Sejumlah sumber menyebutkan, kehadiran Camat Sabulakoa di Mapolda Sultra terjadi saat penyidik tengah mendalami laporan warga terkait dugaan praktik mafia tanah yang diduga melibatkan sejumlah oknum aparat.
Kasus ini mencuat setelah warga transmigrasi Landono melaporkan adanya dugaan penyerobotan lahan, pemalsuan dokumen, hingga praktik pemerasan terhadap pemilik sah tanah. Warga bahkan telah menyerahkan berbagai dokumen resmi negara, termasuk Sertifikat Hak Milik (SHM) yang diterbitkan sejak 1982 sebagai bukti kepemilikan.
Dalam perkembangan terbaru, investigasi juga mengarah pada dugaan keterlibatan sejumlah pihak lain, mulai dari mantan lurah hingga Camat Landono. Dugaan adanya keterlibatan aparat dalam skema yang disebut-sebut berlangsung secara sistematis semakin memperkuat kecurigaan publik.
Situasi ini semakin memanas setelah munculnya nama-nama pejabat yang diduga pernah terlibat dalam proses mediasi maupun penerbitan dokumen bermasalah di masa lalu.
Kemunculan Camat Sabulakoa di Polda Sultra pun dinilai tidak biasa. Publik mempertanyakan apakah kehadirannya terkait pemanggilan sebagai saksi, klarifikasi, atau memiliki keterkaitan lain dalam perkara tersebut.
Saat dikonfirmasi, Camat Sabulakoa J menyatakan bahwa dirinya datang ke Polda Sultra untuk mendampingi salah satu staf kecamatan bernama Prans yang sedang menjalani pemeriksaan.
“Iya, saya mendampingi staf kecamatan. Kami hadir karena masih jam kantor,” ujarnya singkat.
Sementara itu, warga berharap aparat penegak hukum dapat bekerja secara transparan dan profesional dalam mengusut tuntas dugaan mafia tanah yang telah berlangsung lama dan merugikan masyarakat.

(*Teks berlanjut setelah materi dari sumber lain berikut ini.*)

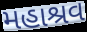
મહાશ્રવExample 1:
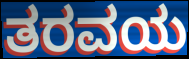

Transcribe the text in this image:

ತರವಯ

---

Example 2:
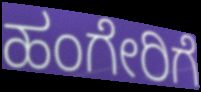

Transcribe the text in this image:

ಹಂಗೇರಿಗೆ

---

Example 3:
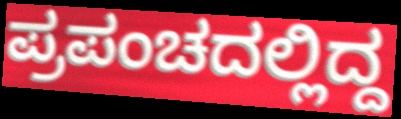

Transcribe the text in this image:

ಪ್ರಪಂಚದಲ್ಲಿದ್ದ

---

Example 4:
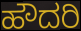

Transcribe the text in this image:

ಹೌದರಿ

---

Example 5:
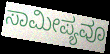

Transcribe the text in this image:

ಸಾಮೀಪ್ಯವೂ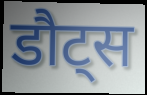
डौट्स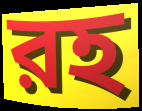
রহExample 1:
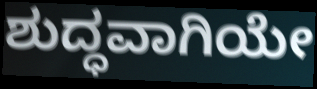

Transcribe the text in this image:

ಶುದ್ಧವಾಗಿಯೇ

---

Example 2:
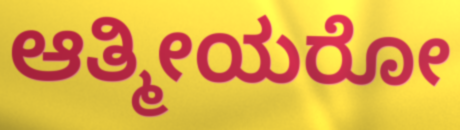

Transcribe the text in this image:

ಆತ್ಮೀಯರೋ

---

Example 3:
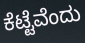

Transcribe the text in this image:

ಕೆಟ್ಟೆವೆಂದು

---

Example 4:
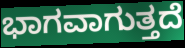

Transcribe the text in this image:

ಭಾಗವಾಗುತ್ತದೆ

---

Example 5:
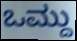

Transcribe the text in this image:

ಒಮ್ದುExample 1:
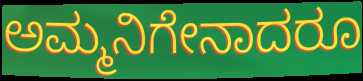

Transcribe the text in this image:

ಅಮ್ಮನಿಗೇನಾದರೂ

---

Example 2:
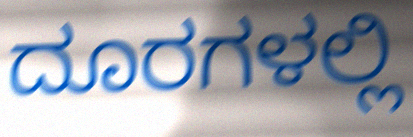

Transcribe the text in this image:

ದೂರಗಳಲ್ಲಿ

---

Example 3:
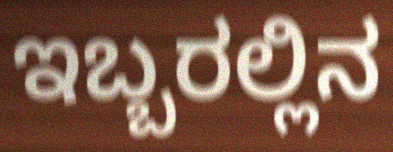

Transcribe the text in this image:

ಇಬ್ಬರಲ್ಲಿನ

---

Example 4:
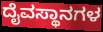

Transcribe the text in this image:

ದೈವಸ್ಥಾನಗಳ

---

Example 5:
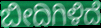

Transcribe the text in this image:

ಬೀದಿಗಿಳಿದೆ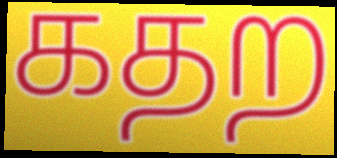
கதற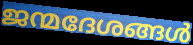
ജന്മദേശങ്ങൾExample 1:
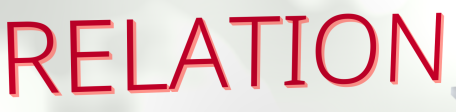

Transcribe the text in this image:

RELATION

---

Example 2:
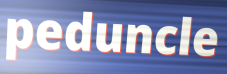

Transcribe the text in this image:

peduncle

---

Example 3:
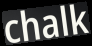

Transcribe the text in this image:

chalk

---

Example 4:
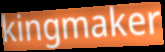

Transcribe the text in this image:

kingmaker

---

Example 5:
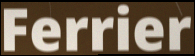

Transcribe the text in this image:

FerrierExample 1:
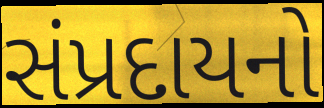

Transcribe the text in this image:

સંપ્રદાયનો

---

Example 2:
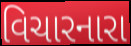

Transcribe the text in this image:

વિચારનારા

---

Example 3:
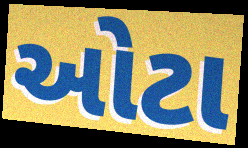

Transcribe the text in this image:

ઓટા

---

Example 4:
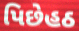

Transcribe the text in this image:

પિછેહઠ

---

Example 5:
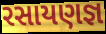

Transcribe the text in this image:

રસાયણજ્ઞ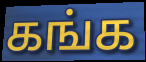
கங்க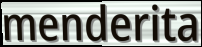
menderita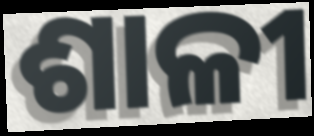
ଶାଳୀ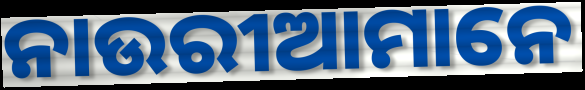
ନାଉରୀଆମାନେ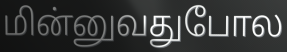
மின்னுவதுபோல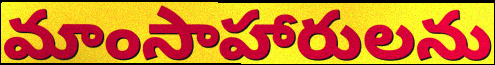
మాంసాహారులను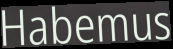
Habemus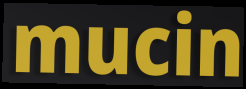
mucin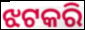
ଝଟକରିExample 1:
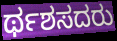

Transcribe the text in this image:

ರ್ಥಶಸದರು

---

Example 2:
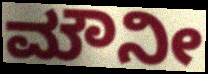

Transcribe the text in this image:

ಮೌನೀ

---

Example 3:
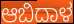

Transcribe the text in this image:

ಆಬಿದಾಳ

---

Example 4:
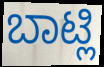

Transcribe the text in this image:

ಬಾಟ್ಲಿ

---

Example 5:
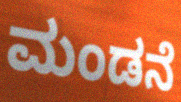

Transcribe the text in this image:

ಮಂಡನೆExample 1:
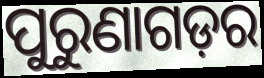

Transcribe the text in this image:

“Ini bukan sekadar sengketa lahan, tapi menyangkut keadilan dan keabsahan dokumen negara,” tegas Andi, perwakilan warga.
Hingga berita ini diturunkan, pihak Polda Sultra belum memberikan keterangan resmi terkait kehadiran Camat Sabulakoa maupun perkembangan terbaru penyelidikan kasus tersebut.
Kasus Landono kini menjadi ujian serius bagi penegakan hukum di daerah, sekaligus harapan masyarakat untuk mengakhiri praktik mafia tanah yang selama ini meresahkan.